Acquisition links producers of engine blocks and transmission parts
Monterrey-based automotive foundry Nemak has an agreement in place to acquire privately held J.L. French Automotive Castings Inc., a manufacturer of high-pressure aluminum diecastings. The value of the purchase was not announced, and the transaction remains subject to regulatory approvals. Nemak CEO Manuel Rivera said the purchase “will broaden our product portfolio to better serve our customers' needs."
J.L. French chairman, president, and CEO Tom Musgrave explained, “This acquisition will allow J.L. French to thrive under the new ownership of a company that has a high stake in our success. This transaction will provide long-term financial support for J.L. French with an automotive supplier parent company.”
Both companies produce cast aluminum components for automakers, though Nemak specializes in aluminum cylinder heads, engine blocks and transmission parts, and J.L. French is particularly focused on transmission parts.
"This acquisition offers attractive growth opportunities in aluminum transmission components. Furthermore, J.L. French's technology will facilitate our entrance into other high-value added products, such as suspension and structural parts," stated Alvaro Fernandez Garza, president of Grupo ALFA, the conglomerate that owns Nemak.
The move is the first large acquisition for Nemak since it purchased Fiat SpA’s Teksid operations in 2007. It also bought plants from Norsk Hydro in 2006 and Rautenbach in 2005, as it assembled a chain of 27 operations in North and South America, Europe, and Asia. Last year it reported revenues of $3.602 million and it has 18,000 workers.

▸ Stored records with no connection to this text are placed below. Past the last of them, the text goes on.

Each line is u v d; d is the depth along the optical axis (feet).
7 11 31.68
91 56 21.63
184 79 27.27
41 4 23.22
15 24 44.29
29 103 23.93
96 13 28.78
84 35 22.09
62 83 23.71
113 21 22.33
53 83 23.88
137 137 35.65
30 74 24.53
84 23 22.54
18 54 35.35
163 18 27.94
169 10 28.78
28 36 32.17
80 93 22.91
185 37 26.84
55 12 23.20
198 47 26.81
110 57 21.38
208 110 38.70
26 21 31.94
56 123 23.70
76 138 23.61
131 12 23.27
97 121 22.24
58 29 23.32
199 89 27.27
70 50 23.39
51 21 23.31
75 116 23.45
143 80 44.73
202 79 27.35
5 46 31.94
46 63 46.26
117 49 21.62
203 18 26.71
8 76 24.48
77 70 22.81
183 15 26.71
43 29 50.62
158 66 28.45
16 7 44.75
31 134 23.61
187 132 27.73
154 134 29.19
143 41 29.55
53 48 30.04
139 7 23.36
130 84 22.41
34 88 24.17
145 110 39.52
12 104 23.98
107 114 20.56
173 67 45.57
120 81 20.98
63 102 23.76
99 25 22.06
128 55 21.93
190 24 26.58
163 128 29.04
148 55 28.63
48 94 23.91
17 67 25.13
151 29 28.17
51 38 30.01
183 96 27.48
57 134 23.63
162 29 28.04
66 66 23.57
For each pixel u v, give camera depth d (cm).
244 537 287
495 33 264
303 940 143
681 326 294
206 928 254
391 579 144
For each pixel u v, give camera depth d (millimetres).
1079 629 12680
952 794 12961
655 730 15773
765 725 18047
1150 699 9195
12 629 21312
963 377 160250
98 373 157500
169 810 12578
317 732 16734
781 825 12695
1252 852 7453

J.L French had approximately $500 million in 2011 revenue, and has over 1,900 employees. It operates two aluminum diecasting plants in Sheboygan, WI, and another in Glasgow, KY. Overseas, it has a plant in Etxebarria, Spain, J.L. French Ansola S.R.L., and a joint venture in China, Chongqing JL French-Yumei Die Casting Co. Ltd., at Dazhulin, in Chongqing. The company completed a pre-arranged reorganization in 2006.